21.01.2020, 12:40
Modern coaching methods, innovative technology and top matches

FEATURE: A total of 35 upcoming EHF Master Coaches from 14 different countries started their course on the fringes of the EHF EURO 2020 in Vienna

Modern coaching methods, innovative technology and top matches

It is a tradition that the EHF takes use of its flagship national team events as a platform for future top international coaches. Since 2014, the EHF Competence Academy & Network (CAN) organise modules of their Master Coach Courses at EHF EURO events.

For eight days, 35 upcoming Master Coaches from 14 different European countries, among them six-time Women’s EHF Champions League winner Ausra Fridrikas – gathered in Vienna on the fringes of the EHF EURO matches.

For the new Master Coach and Pro Licence holders, this is module one; the next two modules will follow in Hungary in summer and on the fringes of the Women’s EHF EURO 2020 in Denmark, where they will conclude their course with the exam and defending their thesis. As part of the RINCK convention, an overall of 600 lecture hours, including digital-supported self-studies, are needed to finally receive the certificate.

The course in Vienna includes all parts of modern coaching – with a major focus on the analysis of the current EHF EURO 2020 matches at the Wiener Stadthalle.

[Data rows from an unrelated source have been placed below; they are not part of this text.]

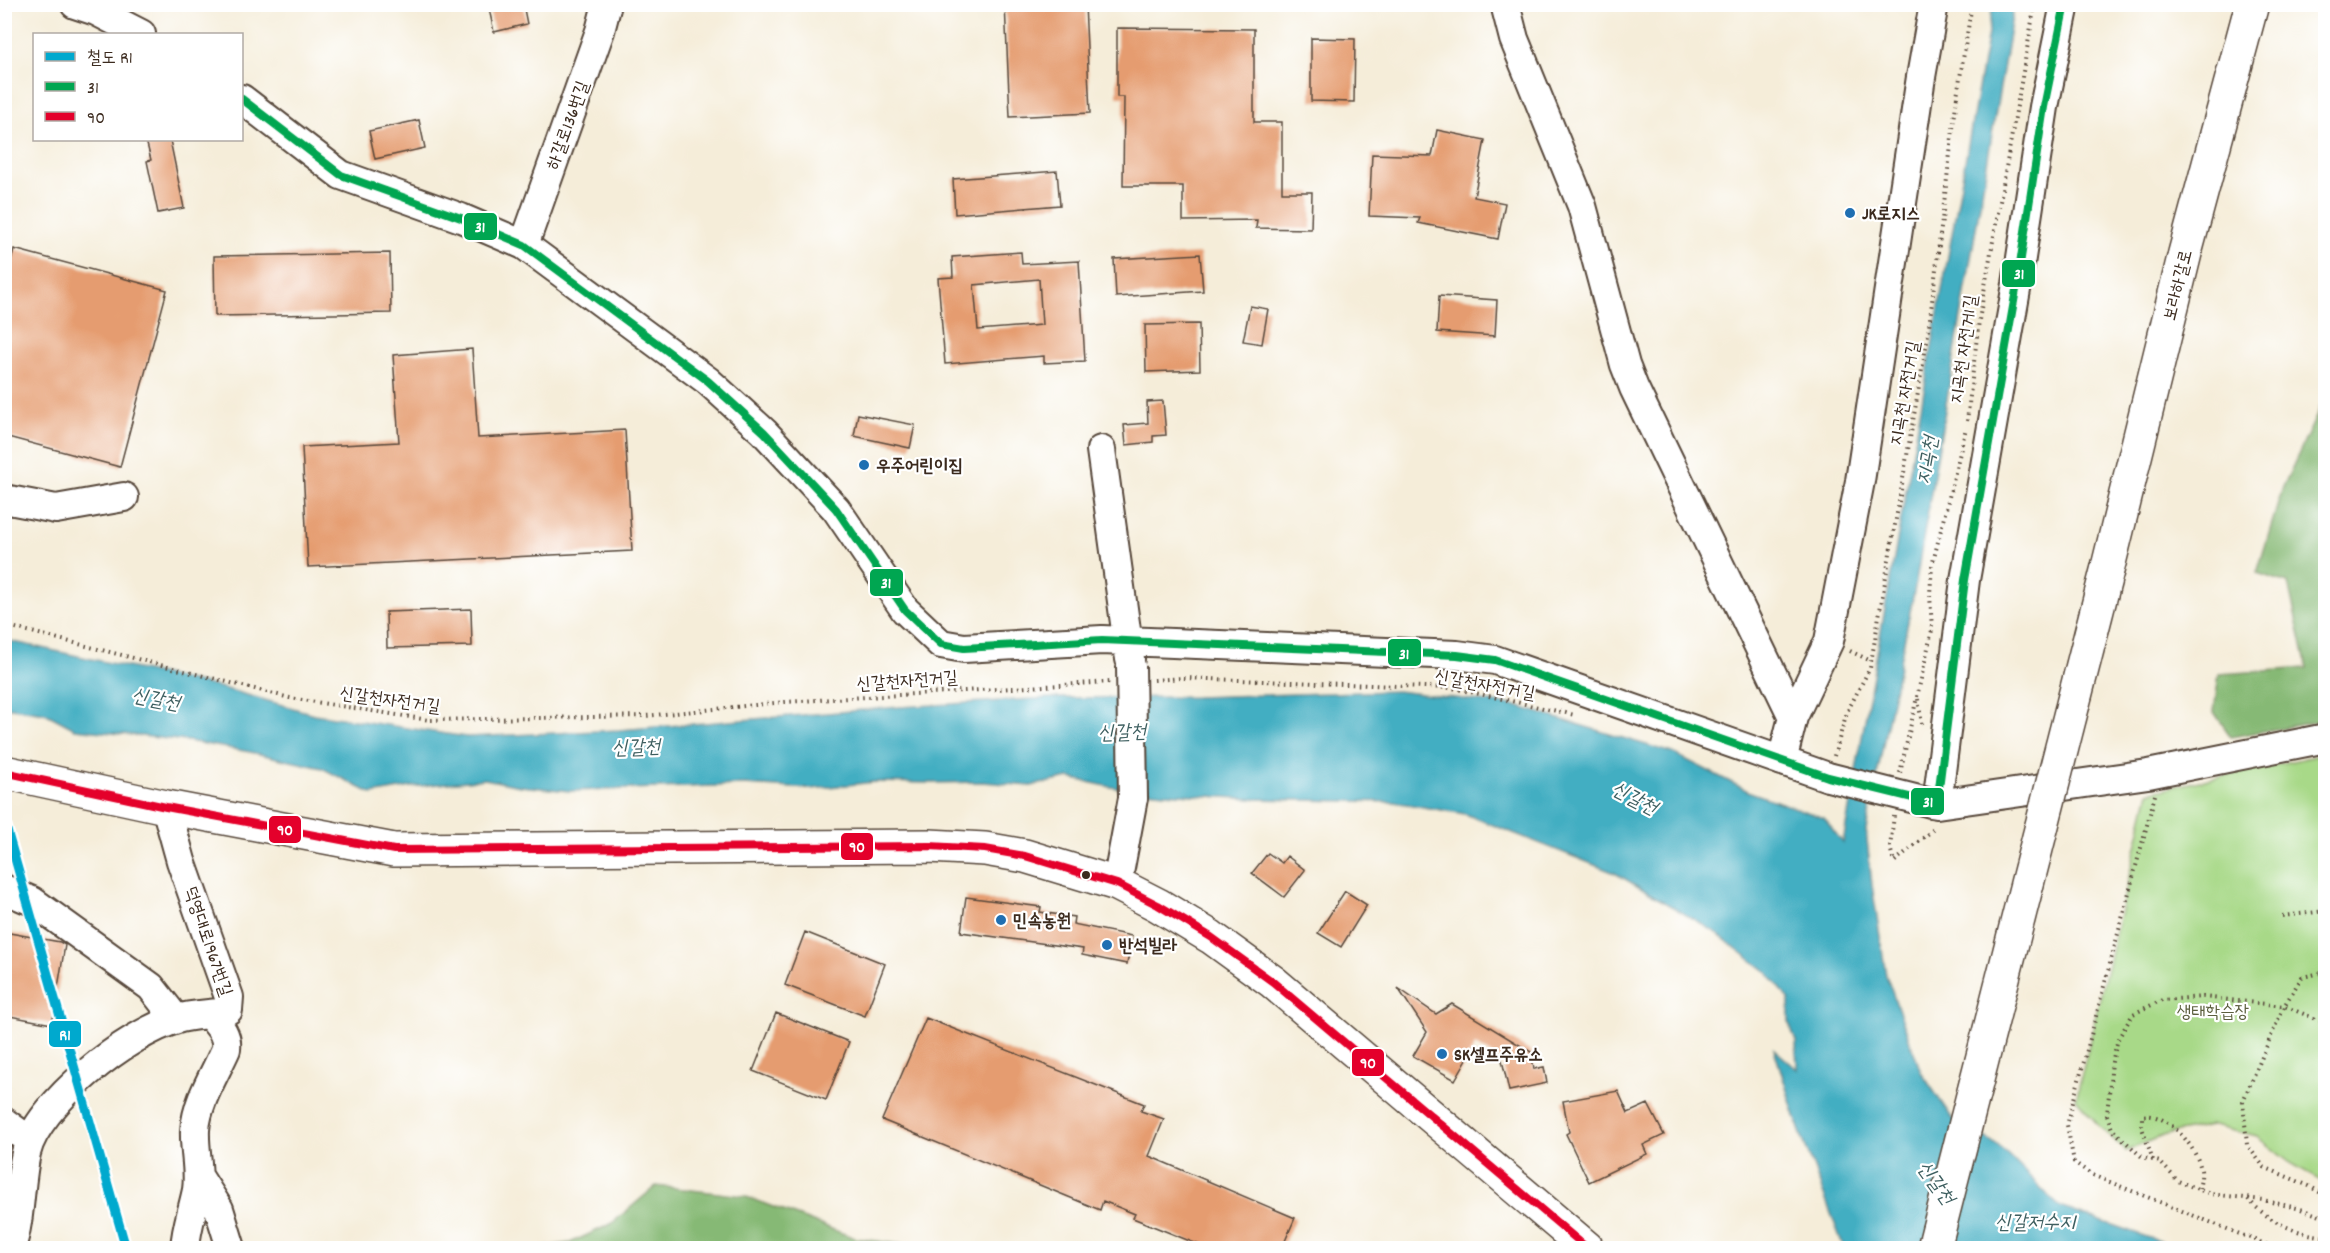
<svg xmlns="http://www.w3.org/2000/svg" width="2330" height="1253" viewBox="0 0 2330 1253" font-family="Dekko,'Poor Story',sans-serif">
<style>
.green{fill:#a8d988;stroke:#728253;stroke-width:1.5}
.forest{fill:#86b974;stroke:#607249;stroke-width:1.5}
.water{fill:#43aec2;stroke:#3f6c70;stroke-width:1.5}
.building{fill:#e59c6f;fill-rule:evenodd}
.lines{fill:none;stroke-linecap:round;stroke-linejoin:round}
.minor-casing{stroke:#57473a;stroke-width:32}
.major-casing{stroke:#57473a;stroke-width:36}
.path{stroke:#57473a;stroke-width:4;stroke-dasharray:1.5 4.5;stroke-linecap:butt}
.minor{stroke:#fff;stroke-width:28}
.major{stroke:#fff;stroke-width:33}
.minor-bridge-casing{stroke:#57473a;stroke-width:32;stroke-linecap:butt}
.major-bridge-casing{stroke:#57473a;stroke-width:36;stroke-linecap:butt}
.minor-bridge{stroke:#fff;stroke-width:28}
.major-bridge{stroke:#fff;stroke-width:33}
.bus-1-casing{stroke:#fff;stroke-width:12}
.bus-2-casing{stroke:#fff;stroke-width:12}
.bus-1{stroke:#00a651;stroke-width:8}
.bus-2{stroke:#e4002b;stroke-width:8}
.rail-1-casing{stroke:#fff;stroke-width:14}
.rail-1{stroke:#00a9ce;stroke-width:9}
.poi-dot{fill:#1f6fb2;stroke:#fff;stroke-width:2}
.bus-dot{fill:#3b2a1e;stroke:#fff;stroke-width:2}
.labels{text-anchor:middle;stroke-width:4.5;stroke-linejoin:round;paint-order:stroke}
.street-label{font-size:18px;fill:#3b2a1e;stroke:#fff}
.poi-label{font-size:18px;font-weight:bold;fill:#3b2a1e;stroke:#fff;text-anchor:start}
.park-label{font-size:18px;fill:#5c5f3e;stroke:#fff}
.water-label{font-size:20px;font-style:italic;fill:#3e5f60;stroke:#fff}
.line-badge{stroke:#fff;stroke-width:2}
.badge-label{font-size:16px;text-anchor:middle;font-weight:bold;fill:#fff}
</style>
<rect width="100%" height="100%" fill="#fff"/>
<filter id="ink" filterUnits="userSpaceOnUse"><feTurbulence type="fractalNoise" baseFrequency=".0167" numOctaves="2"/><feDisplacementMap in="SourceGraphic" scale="12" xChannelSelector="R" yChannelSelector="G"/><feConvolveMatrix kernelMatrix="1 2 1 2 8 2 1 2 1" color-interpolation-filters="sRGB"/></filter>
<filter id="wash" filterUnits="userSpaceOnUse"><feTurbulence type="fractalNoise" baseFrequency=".008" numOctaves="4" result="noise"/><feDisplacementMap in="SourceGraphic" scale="24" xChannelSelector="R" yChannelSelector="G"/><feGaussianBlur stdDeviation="1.35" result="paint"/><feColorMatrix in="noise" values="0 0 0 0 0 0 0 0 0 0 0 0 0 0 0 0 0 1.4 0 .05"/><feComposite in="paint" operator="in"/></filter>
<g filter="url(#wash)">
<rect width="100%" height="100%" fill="#f5edd9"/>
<path class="green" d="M2325,754V1183L2289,1162L2257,1137L2210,1125L2165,1135L2126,1151L2099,1126L2076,1099L2149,792Z"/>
<path class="forest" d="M2325,398V720L2231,737L2214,712L2219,674L2307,668L2288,583L2257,573L2283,487Z
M656,1186L744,1196L855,1238L927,1248H539L570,1243L611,1224Z"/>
<path class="water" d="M1993,5H2014L1915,587L1866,830L1872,885L1886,975L1921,1072L1952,1118L1990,1140L2006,1153L2060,1207L2179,1248H1844L1799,1129L1774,1049L1797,1069L1796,1042L1789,1022V999L1767,972L1712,930L1615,873L1465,814L1394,802L1252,799L1164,793L1111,787L1069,778L1031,786L983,782L931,783L874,782L811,789L743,785L570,791L520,786L485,779L411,787L372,794L322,768L250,752L188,741L75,729L45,713L5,707V640L219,687L314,714L467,737L619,730L899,707L1051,698L1195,697L1397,691L1513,705L1673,753L1750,792L1824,818L1843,843Z"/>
<g id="blocks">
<path class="building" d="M488,4H523L527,24L494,32Z
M1005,4H1085L1090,113L1010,117Z
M1117,28L1254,29V122H1282V192H1312L1311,229L1256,228L1257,220L1183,221V186H1123L1124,97H1117Z
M1311,38L1355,39L1354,102L1311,101Z
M419,120L425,148L375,159L369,131Z
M1437,130L1485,140L1474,197L1505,203L1498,239L1418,223L1420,218L1369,216L1372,154L1432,156Z
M146,140H170L184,208L158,213L147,161L151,160Z
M1057,171L1060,205L955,214L953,179Z
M14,249L167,290L120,467L4,436V287Z
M1021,252L1022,264L1079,261L1085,361L1044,363V356L945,364L938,278L953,277L952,257ZM1039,279L1042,325L978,330L974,285Z
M390,253L391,313L215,316L214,256Z
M1200,254L1203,291L1116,297L1114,259Z
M1439,296L1497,300L1495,336L1437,332Z
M1250,306L1268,309L1262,344L1243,341Z
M1199,324L1200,370L1146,372L1145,325Z
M472,349L478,438L625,430L632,551L308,567L302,447L399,442L393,355Z
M1163,401L1166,435L1153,436V442L1126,445L1124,425L1148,423L1147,402Z
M858,414L915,425L910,448L854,436Z
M471,609L472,646L387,648L386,612Z
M1268,853L1282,863L1287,856L1305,870L1284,897L1252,873Z
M1345,891L1367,905L1341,947L1318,933Z
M966,897L1041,907L1040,912L1074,917L1073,924L1132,936L1127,964L1082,955L1083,949L961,932Z
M4,932L60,942L65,945L52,1024L4,1015Z
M805,932L885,964L865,1016L785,985Z
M1398,988L1436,1014L1452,1004L1531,1052L1534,1069L1544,1067L1547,1083L1509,1091L1502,1060L1475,1045L1455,1080L1413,1056L1427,1032Z
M776,1013L849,1042L826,1100L753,1071Z
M926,1018L1144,1104L1141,1111L1164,1119L1149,1156L1295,1218L1282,1248H1207L1133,1218L1135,1214L1103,1201L1100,1210L882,1120Z
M1618,1091L1628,1113L1648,1104L1664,1135L1643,1145L1647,1154L1589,1182L1566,1134L1569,1132L1563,1101Z"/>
</g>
</g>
<g filter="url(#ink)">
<use href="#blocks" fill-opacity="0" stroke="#57473a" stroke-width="1.5"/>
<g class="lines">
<defs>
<path id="minor" d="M75,4L96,11L141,34
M1505,4L1514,39L1582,206L1625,365L1634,388L1793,717
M242,99L341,175L461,218L524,245L708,381L764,432L836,509L905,610L941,644L964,648L1102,640L1457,655L1495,660L1828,777
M524,245L600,31L607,4
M1101,450L1130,659
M4,499L56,509L124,497
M1782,761L1793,717L1829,641L1860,481L1921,77L1934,4
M1931,803L1937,804L1965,580L2017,284L2044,107L2065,4
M1937,804L2148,774L2326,738
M1117,884L1133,798
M4,889L32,901L151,987L176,1019
M4,1122L30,1141
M198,1176L219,1209L231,1248
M11,1248C21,1217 19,1185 26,1153C38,1103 128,1033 177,1019C191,1015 207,1014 222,1013L228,1010L229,997L181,861L166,807
M185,1248C186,1228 193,1210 197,1190C200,1170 194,1150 195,1130C197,1101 215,1074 226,1049C228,1034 218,1025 209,1014"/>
<path id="major" d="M2108,567L2185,253L2252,4
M4,772L166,807L394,850L929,846L985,849L1025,856L1117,884L1158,905L1211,937L1273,982L1587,1248"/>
</defs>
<use href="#minor" class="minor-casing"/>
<use href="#major" class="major-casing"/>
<path class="path" d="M1967,421L1979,320L2035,4
M4,625L290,698L429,720L645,716L785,702L1110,682
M1850,651L1871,661
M1154,680L1183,678L1452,688L1575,715
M1918,699L1922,724
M1834,756L1847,712L1870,668L1928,335L1957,96L1972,4
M1900,773L1932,630L1930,594L1932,566L1966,428
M2155,795L2067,1125L2074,1162L2092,1175L2275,1248
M1894,816L1890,847L1894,862L1935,828
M2282,916L2326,911
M2326,972L2302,977L2284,1006L2243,1101L2247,1145L2264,1167L2309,1186L2326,1196
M2326,1023L2284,1006L2203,997L2162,1000L2133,1014L2118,1039L2112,1062L2107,1115L2112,1129L2142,1157L2160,1162L2178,1181L2210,1194L2263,1200L2301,1209L2326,1218
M2153,1160L2142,1128V1116C2167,1111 2197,1147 2201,1170C2202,1176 2200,1184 2199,1189
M2248,1199C2269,1222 2294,1233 2326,1237"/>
<use href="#minor" class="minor"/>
<use href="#major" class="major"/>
<defs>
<path id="minor-bridge" d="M1131,666L1133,798
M1828,777L1931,803"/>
<path id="major-bridge" d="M1934,1248L2108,567"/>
</defs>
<use href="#minor-bridge" class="minor-bridge-casing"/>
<use href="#major-bridge" class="major-bridge-casing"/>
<use href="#minor-bridge" class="minor-bridge"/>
<use href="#major-bridge" class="major-bridge"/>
<defs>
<path id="bus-1" d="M242,99L341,175L461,218L524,245L708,381L764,432L836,509L905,610L941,644L964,648L1102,640L1457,655L1495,660L1828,777L1937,804L1965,580L2017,284L2044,107L2065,4"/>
<path id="bus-2" d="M4,772L166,807L394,850L929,846L985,849L1025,856L1117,884L1158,905L1211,937L1273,982L1587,1248"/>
</defs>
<use href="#bus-1" class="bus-1-casing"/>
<use href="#bus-2" class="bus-2-casing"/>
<use href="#bus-1" class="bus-1"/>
<use href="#bus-2" class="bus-2"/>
<defs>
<path id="rail-1" d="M4,820L126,1248"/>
</defs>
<use href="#rail-1" class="rail-1-casing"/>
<use href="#rail-1" class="rail-1"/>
</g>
</g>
<g class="poi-dot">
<circle cx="1850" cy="213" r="6"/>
<circle cx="864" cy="465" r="6"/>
<circle cx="1001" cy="920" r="6"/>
<circle cx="1107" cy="945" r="6"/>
<circle cx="1442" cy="1054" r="6"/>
</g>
<circle class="bus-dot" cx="1086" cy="875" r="5"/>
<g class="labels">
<g class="street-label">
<text transform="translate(567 125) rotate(-70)" y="6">하갈로136번길</text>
<text transform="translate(2177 285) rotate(-76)" y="6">보라하갈로</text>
<text transform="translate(1963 349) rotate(-82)" y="6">지곡천 자전거1길</text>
<text transform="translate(1904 393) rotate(-80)" y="6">지곡천 자전거길</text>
<text transform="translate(907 680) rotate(-4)" y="6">신갈천자전거길</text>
<text transform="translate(1485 684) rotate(10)" y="6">신갈천자전거길</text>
<text transform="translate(390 699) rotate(8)" y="6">신갈천자전거길</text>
<text transform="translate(209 941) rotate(71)" y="6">덕영대로1967번길</text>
</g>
<g class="poi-label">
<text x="1862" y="219">JK로지스</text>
<text x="876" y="471">우주어린이집</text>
<text x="1013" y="926">민속농원</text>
<text x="1119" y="951">반석빌라</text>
<text x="1454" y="1060">SK셀프주유소</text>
</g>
<g class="park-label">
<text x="2213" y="1017">생태학습장</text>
</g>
<g class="water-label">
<text transform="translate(1926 460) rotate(-80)" y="7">지곡천</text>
<text transform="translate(156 698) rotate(11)" y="7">신갈천</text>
<text transform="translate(1122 731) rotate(-2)" y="7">신갈천</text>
<text transform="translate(636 746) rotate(-2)" y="7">신갈천</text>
<text transform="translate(1635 797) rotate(28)" y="7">신갈천</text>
<text transform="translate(1937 1182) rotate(54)" y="7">신갈천</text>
<text x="2035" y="1228">신갈저수지</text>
</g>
</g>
<g class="line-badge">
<rect x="463" y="212" width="35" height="29" rx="6" fill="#00a651"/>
<rect x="2001" y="259" width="35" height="29" rx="6" fill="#00a651"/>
<rect x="869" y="568" width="35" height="29" rx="6" fill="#00a651"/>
<rect x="1387" y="638" width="35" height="29" rx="6" fill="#00a651"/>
<rect x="1910" y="787" width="35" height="29" rx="6" fill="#00a651"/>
<rect x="268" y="815" width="34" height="29" rx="6" fill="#e4002b"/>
<rect x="840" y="832" width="34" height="29" rx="6" fill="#e4002b"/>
<rect x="48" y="1020" width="34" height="28" rx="6" fill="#00a9ce"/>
<rect x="1351" y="1048" width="34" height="29" rx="6" fill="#e4002b"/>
</g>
<g class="badge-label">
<text x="480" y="232">31</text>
<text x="2019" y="279">31</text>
<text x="886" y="588">31</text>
<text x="1404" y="659">31</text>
<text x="1928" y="807">31</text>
<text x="285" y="835">90</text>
<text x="857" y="852">90</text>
<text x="65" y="1040">R1</text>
<text x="1368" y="1068">90</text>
</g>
<rect width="2330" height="1253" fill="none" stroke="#fff" stroke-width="24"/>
<rect x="33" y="33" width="210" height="108" fill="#ffffff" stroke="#b1aaa5" stroke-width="1.5"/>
<rect x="45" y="52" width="30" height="9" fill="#00a9ce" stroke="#b1aaa5" stroke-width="1.5"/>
<text x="87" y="63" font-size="18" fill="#3b2a1e">철도 R1</text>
<rect x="45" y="82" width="30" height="9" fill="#00a651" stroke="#b1aaa5" stroke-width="1.5"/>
<text x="87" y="93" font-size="18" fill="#3b2a1e">31</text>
<rect x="45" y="112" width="30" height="9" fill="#e4002b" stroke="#b1aaa5" stroke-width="1.5"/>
<text x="87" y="123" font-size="18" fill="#3b2a1e">90</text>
</svg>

In groups, the coaches get special tasks like focusing on fast breaks or defence and then present and discuss their work with their fellow students.

The lecturers are well-known in the world of handball: Hungarians Peter Kovacz and Zoltan Marszinka; Serbia’s Milan Petronjevic; Slovenian Marko Sibila; Austria’s Wolfgang Polany; and for the psychological part, Icelander Johann Ingi Gunnarsson.

New topics

New elements and topics have been included in the first module. Spanish scouting expert Antonio Ojeda explained the use of the digital score sheet as part of match analysis, Stefan Walzel of the German Sport University introduced his studies on handball coach profiles and young athletes, and the data experts from EHF partner Kinexon unveiled the secrets of players’ tracking and the use of the iBall.

But the new master coaches have not only attended various theoretical sessions, but have had plenty of practical experience in the sports hall. There, they have focused on areas such as the physical demands of modern handball coaching, defence systems or physical testing during training sessions.

From 2020 on, all teams which take part in EHF competitions – at both club and national level – need to be coached by Pro Licence holders. Currently, more than 1,000 coaches from all over Europe hold this degree.

“The Master Coach diploma itself is not expiring, but the Pro License needs to be renewed at least after four years,” says Helmut Höritsch, who oversees CAN.

The first competition where a Pro Licence holder will be mandatory among the team officials is the Men’s EHF EURO 2020. From the 2020/21 season on, all VELUX EHF and DELO EHF Champions League participants need to have a Pro Licence holder in their coaching staff.

The whole Master Coach system includes national courses, supported by official EHF lecturers based in countries such as Hungary, Serbia, Germany, Sweden, Denmark, the Netherlands, Russia, Israel, Greece, France and Turkey, Portugal or Slovenia. All applicants need to translate their thesis into English to have a comparable database at the EHF. All documents from the course in Vienna will be published in this database too.

The first Masters Coach/Pro Licence course started on the fringes of the Men’s 2014 EHF EURO in Denmark and concluded at the Women’s EHF EURO 2014 in Hungary and Croatia. Since then, the Master Coach course has been held at all Men’s and Women’s EHF EURO events (Poland and Sweden in 2016, Croatia and France in 2018).